What is needed = Starting at the beginning of the material and stopping after the line that contains "Erityiset käy", give those lines again with "jogging" swapped for "corsa" and nothing else changed. Leave the pictures out.
☆ ☆ ☆ ☆ ☆
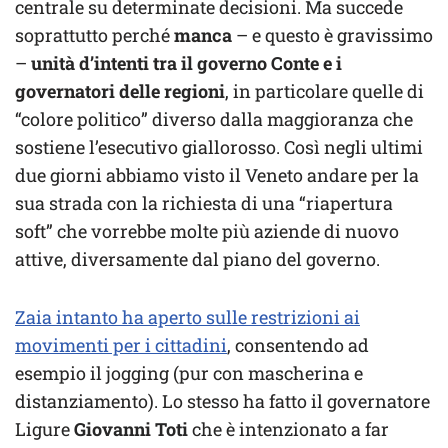
centrale su determinate decisioni. Ma succede
soprattutto perché
manca
– e questo è gravissimo
–
unità d’intenti tra il governo Conte e i
governatori delle regioni
, in particolare quelle di
“colore politico” diverso dalla maggioranza che
sostiene l’esecutivo giallorosso. Così negli ultimi
due giorni abbiamo visto il Veneto andare per la
sua strada con la richiesta di una “riapertura
soft” che vorrebbe molte più aziende di nuovo
attive, diversamente dal piano del governo.
Zaia intanto ha aperto sulle restrizioni ai
movimenti per i cittadini
, consentendo ad
esempio il jogging (pur con mascherina e
distanziamento). Lo stesso ha fatto il governatore
Ligure
Giovanni Toti
che è intenzionato a far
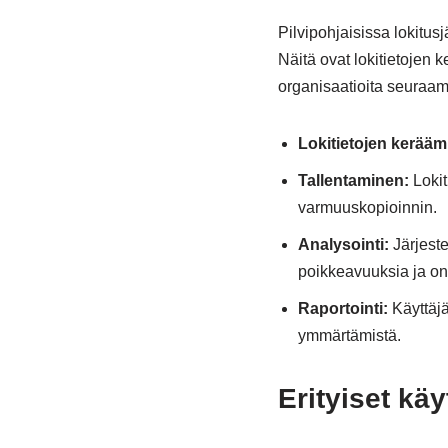
Pilvipohjaisissa lokitus
Näitä ovat lokitietojen 
organisaatioita seuraama
Lokitietojen kerääm
Tallentaminen:
Lokit
varmuuskopioinnin.
Analysointi:
Järjeste
poikkeavuuksia ja on
Raportointi:
Käyttäjät
ymmärtämistä.
Erityiset käy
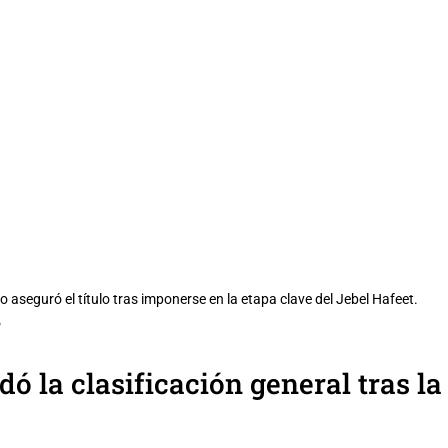
o aseguró el título tras imponerse en la etapa clave del Jebel Hafeet.
P
dó la clasificación general tras la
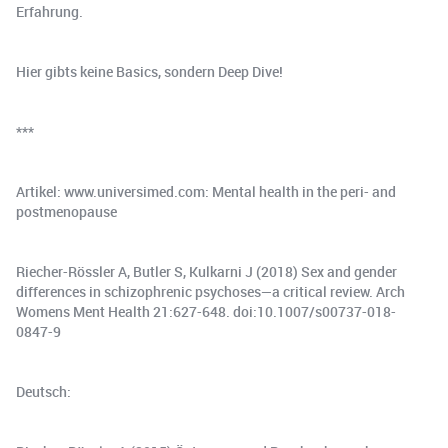
Erfahrung.
Hier gibts keine Basics, sondern Deep Dive!
***
Artikel: www.universimed.com: Mental health in the peri- and
postmenopause
Riecher-Rössler A, Butler S, Kulkarni J (2018) Sex and gender
differences in schizophrenic psychoses—a critical review. Arch
Womens Ment Health 21:627-648. doi:10.1007/s00737-018-
0847-9
Deutsch:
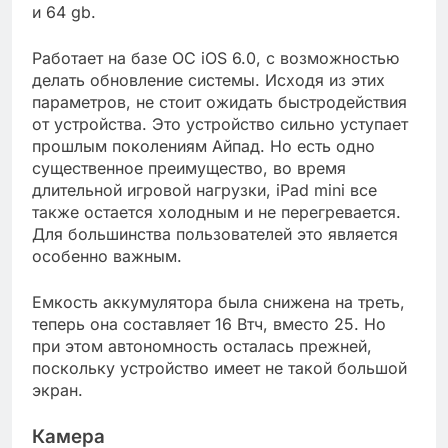
и 64 gb.
Работает на базе ОС iOS 6.0, с возможностью
делать обновление системы. Исходя из этих
параметров, не стоит ожидать быстродействия
от устройства. Это устройство сильно уступает
прошлым поколениям Айпад. Но есть одно
существенное преимущество, во время
длительной игровой нагрузки, iPad mini все
также остается холодным и не перегревается.
Для большинства пользователей это является
особенно важным.
Емкость аккумулятора была снижена на треть,
теперь она составляет 16 Втч, вместо 25. Но
при этом автономность осталась прежней,
поскольку устройство имеет не такой большой
экран.
Камера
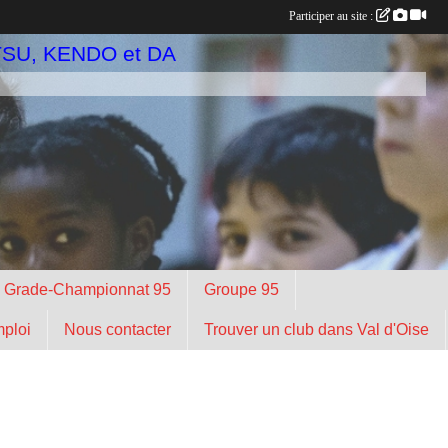
Participer au site :
TSU, KENDO et DA
n Grade-Championnat 95
Groupe 95
mploi
Nous contacter
Trouver un club dans Val d'Oise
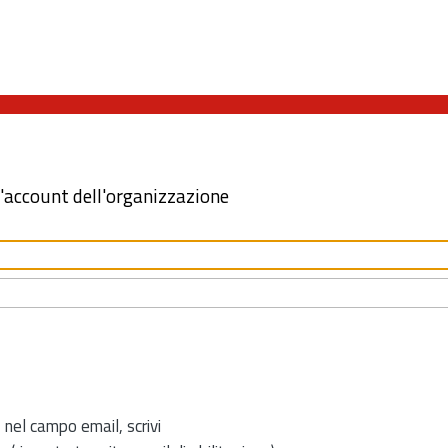
l'account dell'organizzazione
 nel campo email, scrivi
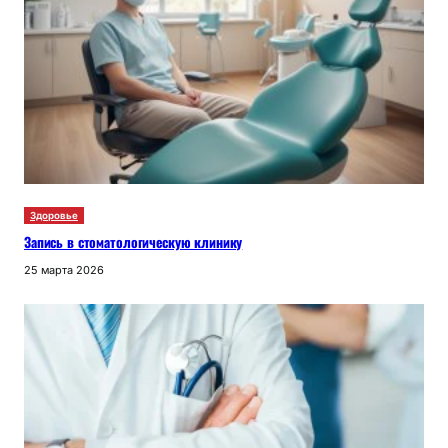
Здоровье
Запись в стоматологическую клинику
25 марта 2026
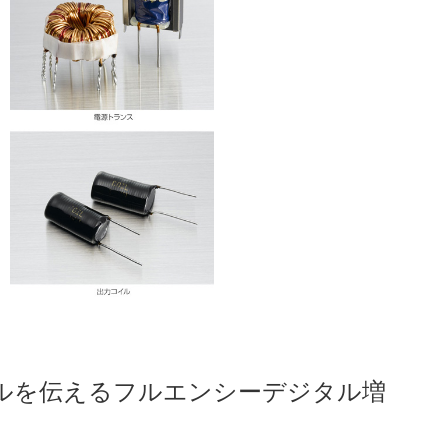
ルを伝えるフルエンシーデジタル増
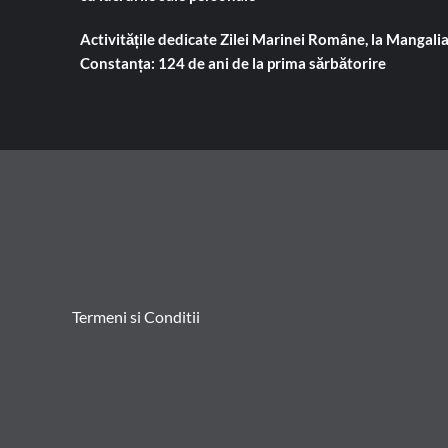
Activitățile dedicate Zilei Marinei Române, la Mangalia
Constanța: 124 de ani de la prima sărbătorire
Termeni si Conditii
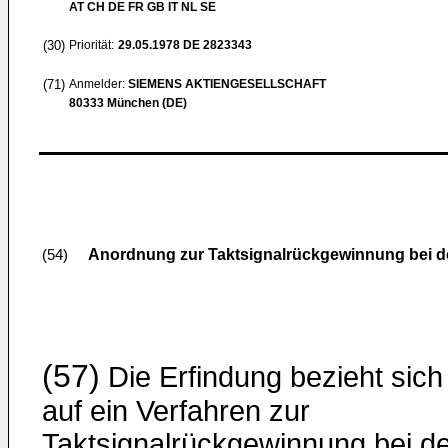
AT CH DE FR GB IT NL SE
(30)
Priorität:
29.05.1978
DE 2823343
(71)
Anmelder:
SIEMENS AKTIENGESELLSCHAFT
80333 München (DE)
Anordnung zur Taktsignalrückgewinnung bei de
(54)
(57)
Die Erfindung bezieht sich
auf ein Verfahren zur
Taktsignalrückgewinnung bei d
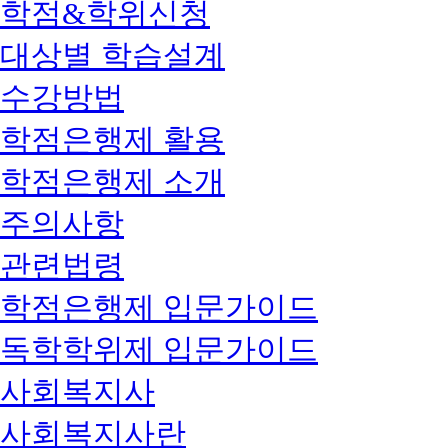
학점&학위신청
대상별 학습설계
수강방법
학점은행제 활용
학점은행제 소개
주의사항
관련법령
학점은행제 입문가이드
독학학위제 입문가이드
사회복지사
사회복지사란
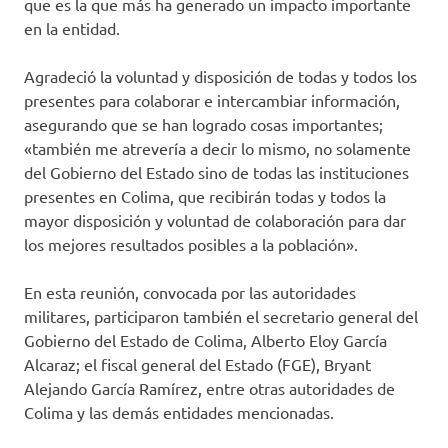
que es la que más ha generado un impacto importante
en la entidad.
Agradeció la voluntad y disposición de todas y todos los
presentes para colaborar e intercambiar información,
asegurando que se han logrado cosas importantes;
«también me atrevería a decir lo mismo, no solamente
del Gobierno del Estado sino de todas las instituciones
presentes en Colima, que recibirán todas y todos la
mayor disposición y voluntad de colaboración para dar
los mejores resultados posibles a la población».
En esta reunión, convocada por las autoridades
militares, participaron también el secretario general del
Gobierno del Estado de Colima, Alberto Eloy García
Alcaraz; el fiscal general del Estado (FGE), Bryant
Alejando García Ramírez, entre otras autoridades de
Colima y las demás entidades mencionadas.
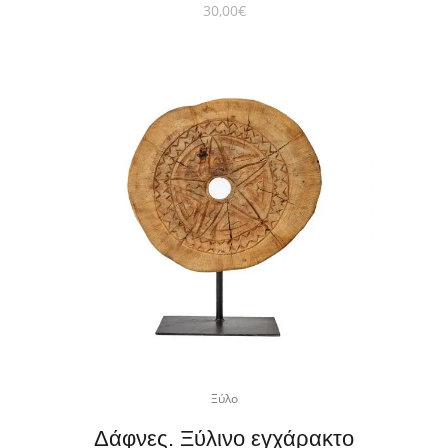
30,00
€
Ξύλο
Δάφνες. Ξύλινο εγχάρακτο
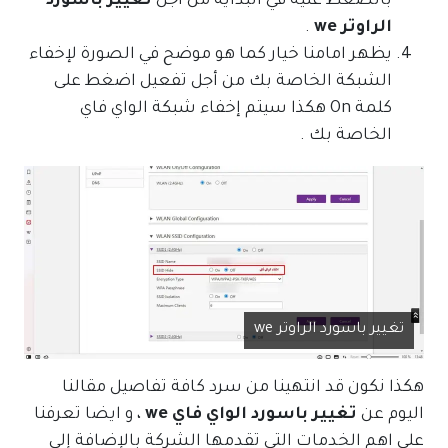
بالضغط عليه في البداية من أجل
تغيير باسورد
الراوتر we
.
يظهر امامنا خيار كما هو موضح في الصورة لإخفاء
الشبكة الخاصة بك من أجل تفعيل اضغط على
كلمة On هكذا سيتم إخفاء شبكة الواي فاي
الخاصة بك .
تغيير باسورد الراوتر we
هكذا نكون قد انتهينا من سرد كافة تفاصيل مقالنا
اليوم عن
تغيير باسورد الواي فاي we
، و ايضا تعرفنا
على اهم الخدمات التي تقدمها الشركة بالإضافة إلى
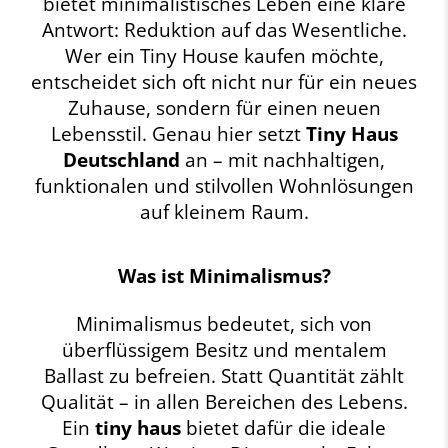
bietet minimalistisches Leben eine klare
Antwort: Reduktion auf das Wesentliche.
Wer ein Tiny House kaufen möchte,
entscheidet sich oft nicht nur für ein neues
Zuhause, sondern für einen neuen
Lebensstil. Genau hier setzt
Tiny Haus
Deutschland
an – mit nachhaltigen,
funktionalen und stilvollen Wohnlösungen
auf kleinem Raum.
Was ist Minimalismus?
Minimalismus bedeutet, sich von
überflüssigem Besitz und mentalem
Ballast zu befreien. Statt Quantität zählt
Qualität – in allen Bereichen des Lebens.
Ein
tiny haus
bietet dafür die ideale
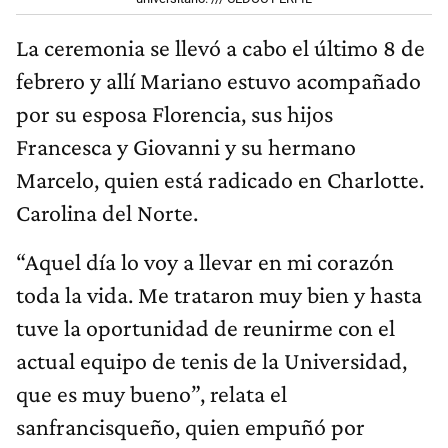
La ceremonia se llevó a cabo el último 8 de
febrero y allí Mariano estuvo acompañado
por su esposa Florencia, sus hijos
Francesca y Giovanni y su hermano
Marcelo, quien está radicado en Charlotte.
Carolina del Norte.
“Aquel día lo voy a llevar en mi corazón
toda la vida. Me trataron muy bien y hasta
tuve la oportunidad de reunirme con el
actual equipo de tenis de la Universidad,
que es muy bueno”, relata el
sanfrancisqueño, quien empuñó por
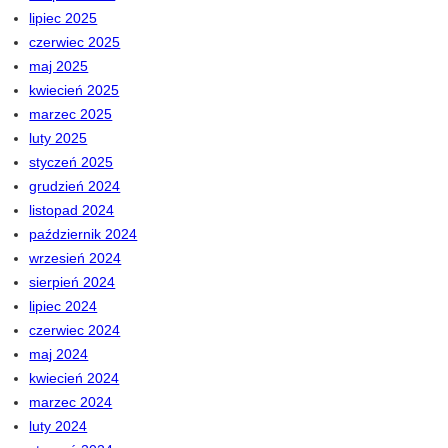
lipiec 2025
czerwiec 2025
maj 2025
kwiecień 2025
marzec 2025
luty 2025
styczeń 2025
grudzień 2024
listopad 2024
październik 2024
wrzesień 2024
sierpień 2024
lipiec 2024
czerwiec 2024
maj 2024
kwiecień 2024
marzec 2024
luty 2024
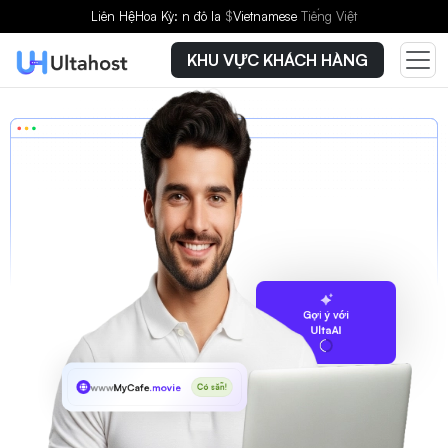
Liên Hệ
Hoa Kỳ: n đô la
$
Vietnamese
Tiếng Việt
KHU VỰC KHÁCH HÀNG
Gợi ý với
UltaAI
www
MyCafe
.movie
Có sẵn!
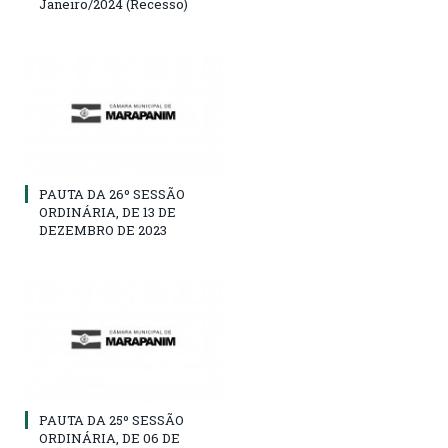
Janeiro/2024 (Recesso)
PAUTA DA 26º SESSÃO
ORDINÁRIA, DE 13 DE
DEZEMBRO DE 2023
PAUTA DA 25º SESSÃO
ORDINÁRIA, DE 06 DE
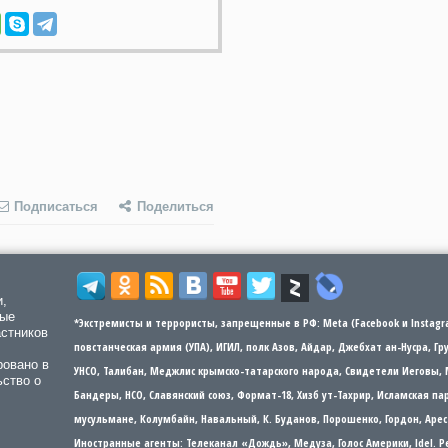
Подписаться
Поделиться
и,
мые
*Экстремисты и террористы, запрещенные в РФ: Meta (Facebook и Instagra
астников
повстанческая армия (УПА), ИГИЛ, полк Азов, Айдар, Джебхат ан-Нусра, Г
ровано в
УНСО, Талибан, Меджлис крымско-татарского народа, Свидетели Иеговы, 
ьство о
Бандеры​​, НСО, Славянский союз, Формат-18, Хизб ут-Тахрир, Исламская 
мусульмане, Колумбайн, Навальный, К. Буданов, Порошенко, Гордон, Арес
Иностранные агенты: Телеканал «Дождь», Медуза, Голос Америки, Idel. Р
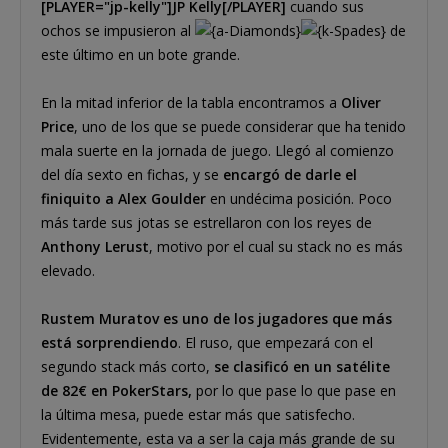
[PLAYER="jp-kelly"]JP Kelly[/PLAYER]
cuando sus
ochos se impusieron al
de
este último en un bote grande.
En la mitad inferior de la tabla encontramos a
Oliver
Price
, uno de los que se puede considerar que ha tenido
mala suerte en la jornada de juego. Llegó al comienzo
del día sexto en fichas, y se
encargó de darle el
finiquito a Alex Goulder
en undécima posición. Poco
más tarde sus jotas se estrellaron con los reyes de
Anthony Lerust
, motivo por el cual su stack no es más
elevado.
Rustem Muratov es uno de los jugadores que más
está sorprendiendo
. El ruso, que empezará con el
segundo stack más corto,
se clasificó en un satélite
de 82€ en PokerStars,
por lo que pase lo que pase en
la última mesa, puede estar más que satisfecho.
Evidentemente, esta va a ser la caja más grande de su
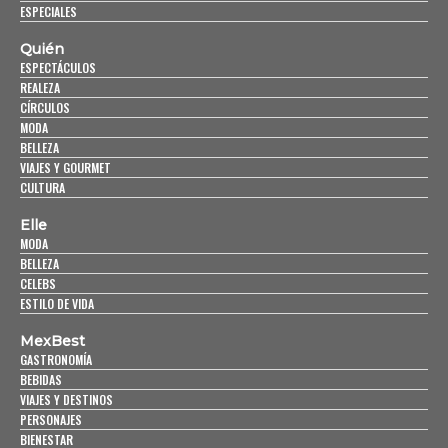
ESPECIALES
Quién
ESPECTÁCULOS
REALEZA
CÍRCULOS
MODA
BELLEZA
VIAJES Y GOURMET
CULTURA
Elle
MODA
BELLEZA
CELEBS
ESTILO DE VIDA
MexBest
GASTRONOMÍA
BEBIDAS
VIAJES Y DESTINOS
PERSONAJES
BIENESTAR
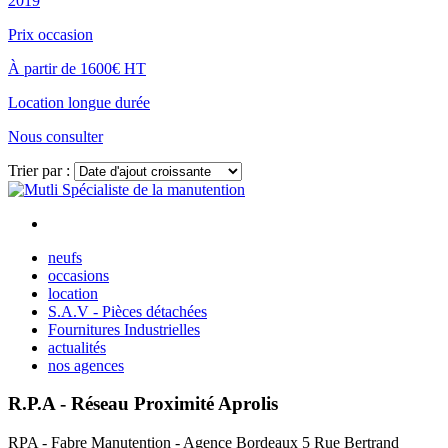
2019
Prix occasion
À partir de 1600€ HT
Location longue durée
Nous consulter
Trier par :
Voir plus
neufs
occasions
location
S.A.V - Pièces détachées
Fournitures Industrielles
actualités
nos agences
R.P.A - Réseau Proximité Aprolis
RPA - Fabre Manutention - Agence Bordeaux 5 Rue Bertrand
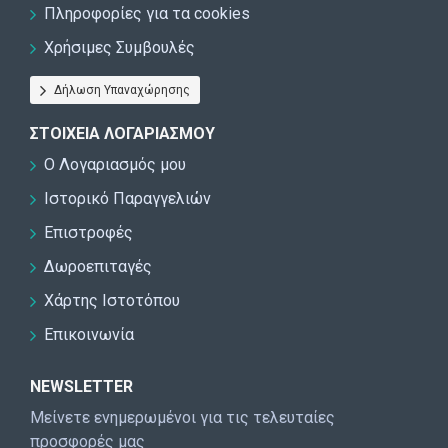
Πληροφορίες για τα cookies
Χρήσιμες Συμβουλές
Δήλωση Υπαναχώρησης
ΣΤΟΙΧΕΊΑ ΛΟΓΑΡΙΑΣΜΟΎ
Ο Λογαριασμός μου
Ιστορικό Παραγγελιών
Επιστροφές
Δωροεπιταγές
Χάρτης Ιστοτόπου
Επικοινωνία
NEWSLETTER
Μείνετε ενημερωμένοι για τις τελευταίες
προσφορές μας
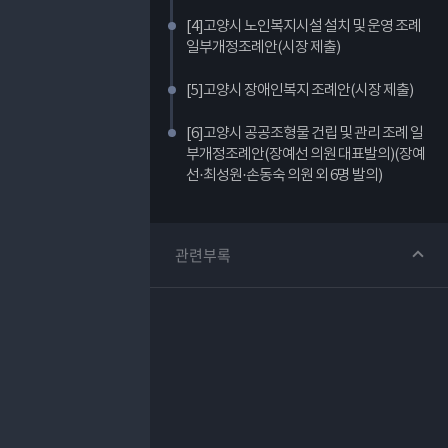
[4]고양시 노인복지시설 설치 및 운영 조례
일부개정조례안(시장 제출)
[5]고양시 장애인복지 조례안(시장 제출)
[6]고양시 공공조형물 건립 및 관리 조례 일
부개정조례안(장예선 의원 대표발의)(장예
선·최성원·손동숙 의원 외 6명 발의)
관련부록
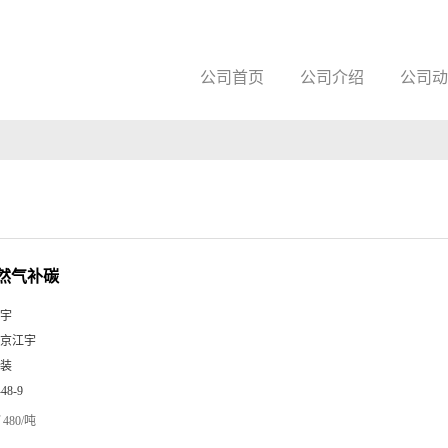
公司首页
公司介绍
公司动
然气补碳
宇
京江宇
装
-48-9
480/吨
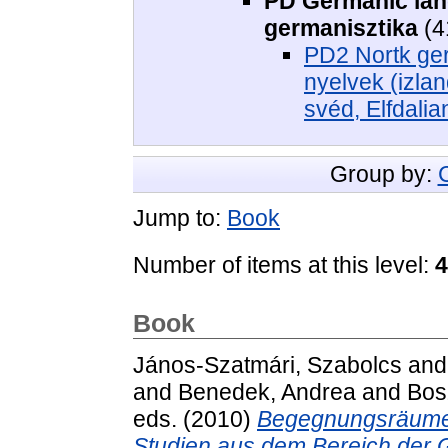
PD Germanic lan
germanisztika
(4
PD2 Nortk ge
nyelvek (izlan
svéd, Elfdalia
Group by:
Jump to:
Book
Number of items at this level:
4
Book
János-Szatmári, Szabolcs
an
and
Benedek, Andrea
and
Bos
eds. (2010)
Begegnungsräume 
Studien aus dem Bereich der Ger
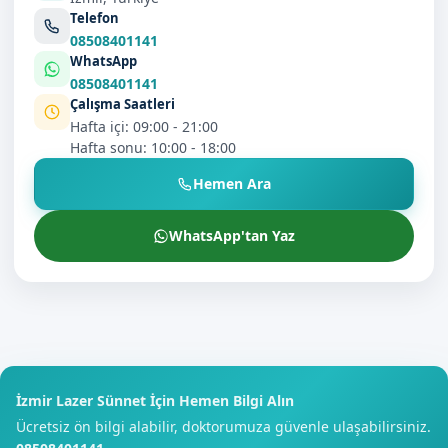
Telefon
08508401141
WhatsApp
08508401141
Çalışma Saatleri
Hafta içi: 09:00 - 21:00
Hafta sonu: 10:00 - 18:00
Hemen Ara
WhatsApp'tan Yaz
İzmir Lazer Sünnet İçin Hemen Bilgi Alın
Ücretsiz ön bilgi alabilir, doktorumuza güvenle ulaşabilirsiniz.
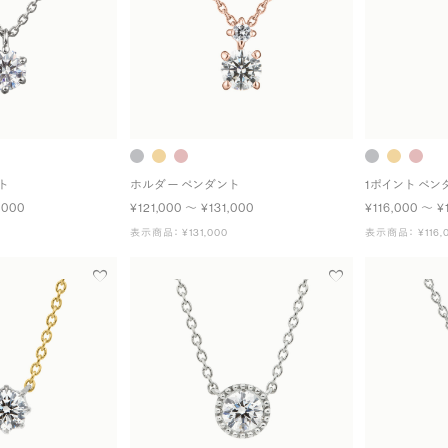
ト
ホルダー ペンダント
1ポイント ペン
,000
¥121,000 〜 ¥131,000
¥116,000 〜 ¥
表示商品： ¥131,000
表示商品： ¥116,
☆ ☆ ☆ ☆ ☆
Response =
centrale su determinate decisioni. Ma succede
soprattutto perché
manca
– e questo è gravissimo
–
unità d’intenti tra il governo Conte e i
governatori delle regioni
, in particolare quelle di
“colore politico” diverso dalla maggioranza che
sostiene l’esecutivo giallorosso. Così negli ultimi
due giorni abbiamo visto il Veneto andare per la
sua strada con la richiesta di una “riapertura
soft” che vorrebbe molte più aziende di nuovo
attive, diversamente dal piano del governo.
Zaia intanto ha aperto sulle restrizioni ai
movimenti per i cittadini
, consentendo ad
esempio il corsa (pur con mascherina e
distanziamento). Lo stesso ha fatto il governatore
Ligure
Giovanni Toti
che è intenzionato a far
Pilvipohjaisissa lokitus
Näitä ovat lokitietojen 
organisaatioita seuraama
Lokitietojen kerääm
Tallentaminen:
Lokit
varmuuskopioinnin.
Analysointi:
Järjeste
poikkeavuuksia ja on
Raportointi:
Käyttäjät
ymmärtämistä.
Erityiset käy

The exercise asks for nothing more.